The startup expects anti-monopoly concerns swirling around the Grab-Uber deal, which Singapore said had substantially hurt competition, to help clear a path for its expansion.

“We’re bringing back choice. The Singapore government is particularly eager to bring back competition,” Makarim said, adding that the order of overseas rollouts had not been set.

Go-Jek’s offshore push comes at a time when Singapore-based Grab is stepping up funding to expand in Indonesia and transform itself into a consumer technology company, starting with a partnership with online grocer HappyFresh.

“Mimicking Go-Jek’s strategy is the highest form of flattery,” laughed Makarim.

Grab told Reuters in a statement, “The super app strategy has been around for a while now and no Southeast Asian player can claim to have pioneered it.” The company also said Grab has not lost market share in Ho Chi Minh since August, but declined to provide market share data.

Makarim believes Go-Jek’s understanding of food merchants will give it an edge over Grab, which counts investors such as Chinese ride-hailing firm Didi Chuxing and Japan’s SoftBank Group Corp. among its backers.

Makarim, who sees food delivery as Go-Jek’s core business, said he was not concerned about funding, without giving details.

Go-Jek was reported in June as being in talks to raise $1.5 billion in a new funding round and was valued at about $5 billion in a prior fundraising, sources have told Reuters. The firm had said in March it was considering a domestic IPO.
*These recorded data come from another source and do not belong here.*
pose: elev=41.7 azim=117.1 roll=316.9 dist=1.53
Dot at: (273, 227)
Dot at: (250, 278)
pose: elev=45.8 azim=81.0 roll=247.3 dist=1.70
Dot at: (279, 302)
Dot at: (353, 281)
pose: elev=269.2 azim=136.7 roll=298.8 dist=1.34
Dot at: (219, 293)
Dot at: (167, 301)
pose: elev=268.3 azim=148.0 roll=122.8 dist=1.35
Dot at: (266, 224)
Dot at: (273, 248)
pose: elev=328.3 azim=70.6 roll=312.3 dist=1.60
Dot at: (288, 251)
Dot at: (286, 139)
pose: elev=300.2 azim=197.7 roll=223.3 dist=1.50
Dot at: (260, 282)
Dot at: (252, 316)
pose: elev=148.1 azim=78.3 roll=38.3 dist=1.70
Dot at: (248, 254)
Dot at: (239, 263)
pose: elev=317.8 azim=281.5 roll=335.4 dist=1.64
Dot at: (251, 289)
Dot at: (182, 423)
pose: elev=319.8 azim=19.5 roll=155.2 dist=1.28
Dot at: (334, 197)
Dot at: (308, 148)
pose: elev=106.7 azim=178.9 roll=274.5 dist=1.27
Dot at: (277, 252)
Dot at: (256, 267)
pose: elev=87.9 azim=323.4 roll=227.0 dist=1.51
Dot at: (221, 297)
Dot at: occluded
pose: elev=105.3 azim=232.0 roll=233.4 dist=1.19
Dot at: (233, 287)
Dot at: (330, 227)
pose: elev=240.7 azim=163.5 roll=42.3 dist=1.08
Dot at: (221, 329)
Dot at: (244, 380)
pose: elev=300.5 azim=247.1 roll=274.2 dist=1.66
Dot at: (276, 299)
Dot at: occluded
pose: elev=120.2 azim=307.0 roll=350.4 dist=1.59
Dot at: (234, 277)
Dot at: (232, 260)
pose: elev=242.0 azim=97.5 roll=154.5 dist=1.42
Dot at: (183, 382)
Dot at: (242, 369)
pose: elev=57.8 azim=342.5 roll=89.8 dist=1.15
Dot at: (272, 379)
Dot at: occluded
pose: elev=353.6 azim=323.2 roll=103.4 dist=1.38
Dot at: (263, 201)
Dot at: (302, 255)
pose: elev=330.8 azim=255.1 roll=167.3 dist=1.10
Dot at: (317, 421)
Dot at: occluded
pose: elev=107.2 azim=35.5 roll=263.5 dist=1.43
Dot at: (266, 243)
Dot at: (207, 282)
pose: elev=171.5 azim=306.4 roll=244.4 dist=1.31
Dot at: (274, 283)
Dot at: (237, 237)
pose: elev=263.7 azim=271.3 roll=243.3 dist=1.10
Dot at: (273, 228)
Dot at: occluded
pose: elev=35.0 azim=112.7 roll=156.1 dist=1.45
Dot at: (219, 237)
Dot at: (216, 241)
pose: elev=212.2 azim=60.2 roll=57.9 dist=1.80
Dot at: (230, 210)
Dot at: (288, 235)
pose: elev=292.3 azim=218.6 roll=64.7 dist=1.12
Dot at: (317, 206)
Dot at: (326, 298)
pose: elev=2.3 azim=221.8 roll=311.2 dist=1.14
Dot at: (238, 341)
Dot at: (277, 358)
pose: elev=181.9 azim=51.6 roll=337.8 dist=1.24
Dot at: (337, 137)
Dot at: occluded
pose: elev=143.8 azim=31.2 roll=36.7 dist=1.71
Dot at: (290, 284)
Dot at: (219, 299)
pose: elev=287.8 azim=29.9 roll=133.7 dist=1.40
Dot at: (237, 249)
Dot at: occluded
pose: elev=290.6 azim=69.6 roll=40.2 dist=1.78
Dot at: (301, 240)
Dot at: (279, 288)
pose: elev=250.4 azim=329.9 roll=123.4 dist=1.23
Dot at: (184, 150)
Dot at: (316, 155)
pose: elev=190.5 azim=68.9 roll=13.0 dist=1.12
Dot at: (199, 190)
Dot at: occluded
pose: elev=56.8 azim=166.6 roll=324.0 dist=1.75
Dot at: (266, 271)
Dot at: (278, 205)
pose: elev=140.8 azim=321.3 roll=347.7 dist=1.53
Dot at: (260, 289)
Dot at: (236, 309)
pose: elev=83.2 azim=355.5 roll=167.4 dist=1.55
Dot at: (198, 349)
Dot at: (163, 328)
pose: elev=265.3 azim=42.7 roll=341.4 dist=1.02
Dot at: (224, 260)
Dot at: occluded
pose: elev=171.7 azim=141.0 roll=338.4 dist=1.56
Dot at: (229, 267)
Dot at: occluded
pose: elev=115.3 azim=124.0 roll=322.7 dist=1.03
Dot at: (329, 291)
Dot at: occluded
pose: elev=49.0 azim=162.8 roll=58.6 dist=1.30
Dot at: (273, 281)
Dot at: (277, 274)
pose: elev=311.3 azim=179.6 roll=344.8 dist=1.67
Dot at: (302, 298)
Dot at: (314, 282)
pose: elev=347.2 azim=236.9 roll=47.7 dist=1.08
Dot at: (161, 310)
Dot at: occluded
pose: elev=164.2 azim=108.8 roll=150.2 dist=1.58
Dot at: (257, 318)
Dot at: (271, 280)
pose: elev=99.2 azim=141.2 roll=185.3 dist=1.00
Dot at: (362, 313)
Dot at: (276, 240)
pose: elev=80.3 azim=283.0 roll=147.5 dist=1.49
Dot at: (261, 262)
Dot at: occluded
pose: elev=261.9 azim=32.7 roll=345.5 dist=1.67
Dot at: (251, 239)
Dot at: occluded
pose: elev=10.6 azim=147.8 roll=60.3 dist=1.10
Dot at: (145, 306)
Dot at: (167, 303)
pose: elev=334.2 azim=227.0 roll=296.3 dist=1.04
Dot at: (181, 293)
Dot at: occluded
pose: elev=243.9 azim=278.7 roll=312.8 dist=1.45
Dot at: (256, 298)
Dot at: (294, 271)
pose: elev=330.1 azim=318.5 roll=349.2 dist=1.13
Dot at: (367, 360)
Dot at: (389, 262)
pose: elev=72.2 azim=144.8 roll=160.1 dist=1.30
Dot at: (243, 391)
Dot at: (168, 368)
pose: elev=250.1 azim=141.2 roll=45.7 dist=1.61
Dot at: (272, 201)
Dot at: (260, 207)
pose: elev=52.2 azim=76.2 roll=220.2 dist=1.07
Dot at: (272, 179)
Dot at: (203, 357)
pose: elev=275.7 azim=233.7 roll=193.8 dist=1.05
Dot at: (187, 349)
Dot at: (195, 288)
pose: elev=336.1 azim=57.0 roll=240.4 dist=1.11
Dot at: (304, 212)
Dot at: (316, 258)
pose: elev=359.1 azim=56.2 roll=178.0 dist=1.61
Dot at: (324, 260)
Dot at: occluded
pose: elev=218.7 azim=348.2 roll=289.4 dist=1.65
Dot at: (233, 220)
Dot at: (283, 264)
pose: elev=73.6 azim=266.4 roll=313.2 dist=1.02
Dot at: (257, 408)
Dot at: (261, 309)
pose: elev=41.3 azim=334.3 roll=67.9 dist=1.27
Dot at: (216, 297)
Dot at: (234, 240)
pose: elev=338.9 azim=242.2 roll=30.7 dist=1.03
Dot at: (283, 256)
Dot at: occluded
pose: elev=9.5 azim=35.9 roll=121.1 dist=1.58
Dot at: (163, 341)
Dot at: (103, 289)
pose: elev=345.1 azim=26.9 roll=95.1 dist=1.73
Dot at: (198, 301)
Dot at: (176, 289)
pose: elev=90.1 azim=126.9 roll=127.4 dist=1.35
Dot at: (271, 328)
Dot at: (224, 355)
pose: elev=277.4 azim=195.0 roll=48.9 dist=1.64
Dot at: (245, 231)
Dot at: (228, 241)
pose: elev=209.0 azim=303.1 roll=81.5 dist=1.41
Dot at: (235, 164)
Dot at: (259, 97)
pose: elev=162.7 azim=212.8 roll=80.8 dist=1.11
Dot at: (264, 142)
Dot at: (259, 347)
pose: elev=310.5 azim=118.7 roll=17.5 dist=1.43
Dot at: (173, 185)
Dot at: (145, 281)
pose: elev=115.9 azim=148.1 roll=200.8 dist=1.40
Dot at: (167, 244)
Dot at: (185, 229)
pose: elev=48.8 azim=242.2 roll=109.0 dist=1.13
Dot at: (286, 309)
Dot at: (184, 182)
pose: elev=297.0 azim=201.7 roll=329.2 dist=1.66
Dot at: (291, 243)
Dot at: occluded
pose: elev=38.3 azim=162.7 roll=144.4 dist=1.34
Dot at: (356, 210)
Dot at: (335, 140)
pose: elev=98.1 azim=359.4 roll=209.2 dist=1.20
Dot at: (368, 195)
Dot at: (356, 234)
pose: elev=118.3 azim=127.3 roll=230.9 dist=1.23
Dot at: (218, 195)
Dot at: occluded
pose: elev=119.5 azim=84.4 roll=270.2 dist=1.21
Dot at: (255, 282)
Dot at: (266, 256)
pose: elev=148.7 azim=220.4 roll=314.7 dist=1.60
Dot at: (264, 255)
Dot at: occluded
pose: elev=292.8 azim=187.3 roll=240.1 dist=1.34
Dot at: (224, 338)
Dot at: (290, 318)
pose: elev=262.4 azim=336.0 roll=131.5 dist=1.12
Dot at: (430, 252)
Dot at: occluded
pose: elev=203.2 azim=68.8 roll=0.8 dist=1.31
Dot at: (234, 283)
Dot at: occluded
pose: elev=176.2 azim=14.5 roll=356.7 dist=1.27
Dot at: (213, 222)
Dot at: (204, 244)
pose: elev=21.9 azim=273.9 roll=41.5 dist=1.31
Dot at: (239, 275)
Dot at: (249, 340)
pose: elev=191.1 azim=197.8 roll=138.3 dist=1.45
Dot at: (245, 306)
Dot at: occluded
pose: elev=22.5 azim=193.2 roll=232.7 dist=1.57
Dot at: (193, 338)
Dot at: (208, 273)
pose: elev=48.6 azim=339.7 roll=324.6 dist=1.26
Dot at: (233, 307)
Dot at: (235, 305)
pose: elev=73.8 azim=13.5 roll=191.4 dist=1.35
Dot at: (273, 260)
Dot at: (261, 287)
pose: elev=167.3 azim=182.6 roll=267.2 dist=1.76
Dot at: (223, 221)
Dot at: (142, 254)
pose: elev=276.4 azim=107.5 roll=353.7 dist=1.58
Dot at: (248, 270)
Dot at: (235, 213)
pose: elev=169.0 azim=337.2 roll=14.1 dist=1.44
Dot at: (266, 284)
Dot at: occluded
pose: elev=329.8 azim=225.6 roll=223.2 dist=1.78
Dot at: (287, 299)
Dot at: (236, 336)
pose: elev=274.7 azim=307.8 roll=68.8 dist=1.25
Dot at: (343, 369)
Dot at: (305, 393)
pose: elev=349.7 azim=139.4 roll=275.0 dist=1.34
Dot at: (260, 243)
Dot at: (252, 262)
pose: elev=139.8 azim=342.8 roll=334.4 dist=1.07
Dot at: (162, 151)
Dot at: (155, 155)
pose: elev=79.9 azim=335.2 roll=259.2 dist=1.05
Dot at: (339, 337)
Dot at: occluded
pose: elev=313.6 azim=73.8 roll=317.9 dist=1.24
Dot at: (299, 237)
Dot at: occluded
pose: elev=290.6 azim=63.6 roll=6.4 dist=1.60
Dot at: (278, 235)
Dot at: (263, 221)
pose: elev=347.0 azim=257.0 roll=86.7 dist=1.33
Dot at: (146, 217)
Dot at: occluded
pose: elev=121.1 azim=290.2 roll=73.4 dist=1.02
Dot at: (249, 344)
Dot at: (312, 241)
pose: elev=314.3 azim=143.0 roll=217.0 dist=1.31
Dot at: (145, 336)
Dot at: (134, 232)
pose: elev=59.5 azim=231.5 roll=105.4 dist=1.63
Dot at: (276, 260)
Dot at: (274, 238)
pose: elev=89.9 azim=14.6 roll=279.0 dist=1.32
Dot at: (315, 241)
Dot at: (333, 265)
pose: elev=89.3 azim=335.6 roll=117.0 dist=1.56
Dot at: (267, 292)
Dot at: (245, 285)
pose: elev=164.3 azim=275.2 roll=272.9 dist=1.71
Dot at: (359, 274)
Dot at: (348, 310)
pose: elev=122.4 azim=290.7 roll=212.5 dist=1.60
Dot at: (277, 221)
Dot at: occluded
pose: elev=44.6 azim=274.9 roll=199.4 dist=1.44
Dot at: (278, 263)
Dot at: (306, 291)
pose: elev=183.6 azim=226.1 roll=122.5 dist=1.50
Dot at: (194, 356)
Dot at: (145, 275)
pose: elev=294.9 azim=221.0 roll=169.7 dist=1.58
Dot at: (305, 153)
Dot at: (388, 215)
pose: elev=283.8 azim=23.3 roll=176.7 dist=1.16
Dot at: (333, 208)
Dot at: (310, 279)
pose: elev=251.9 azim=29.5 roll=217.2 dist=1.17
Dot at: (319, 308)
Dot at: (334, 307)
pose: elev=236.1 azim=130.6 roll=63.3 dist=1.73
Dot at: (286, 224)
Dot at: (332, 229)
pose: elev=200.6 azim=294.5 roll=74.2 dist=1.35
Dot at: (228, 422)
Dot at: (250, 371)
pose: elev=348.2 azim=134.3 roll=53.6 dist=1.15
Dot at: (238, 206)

Makarim noted Go-Jek’s backers were sharing both capital and expertise. The company is collaborating with Alphabet Inc’s Google on platform mobility, Tencent on payments strategy, JD.com on logistics operations, and Meituan Dianping on merchant transactions and deliveries.

Go-Jek has set up a venture capital arm, Go-Ventures, to invest in startups in Southeast Asia “with strategic importance to our business,” the CEO said.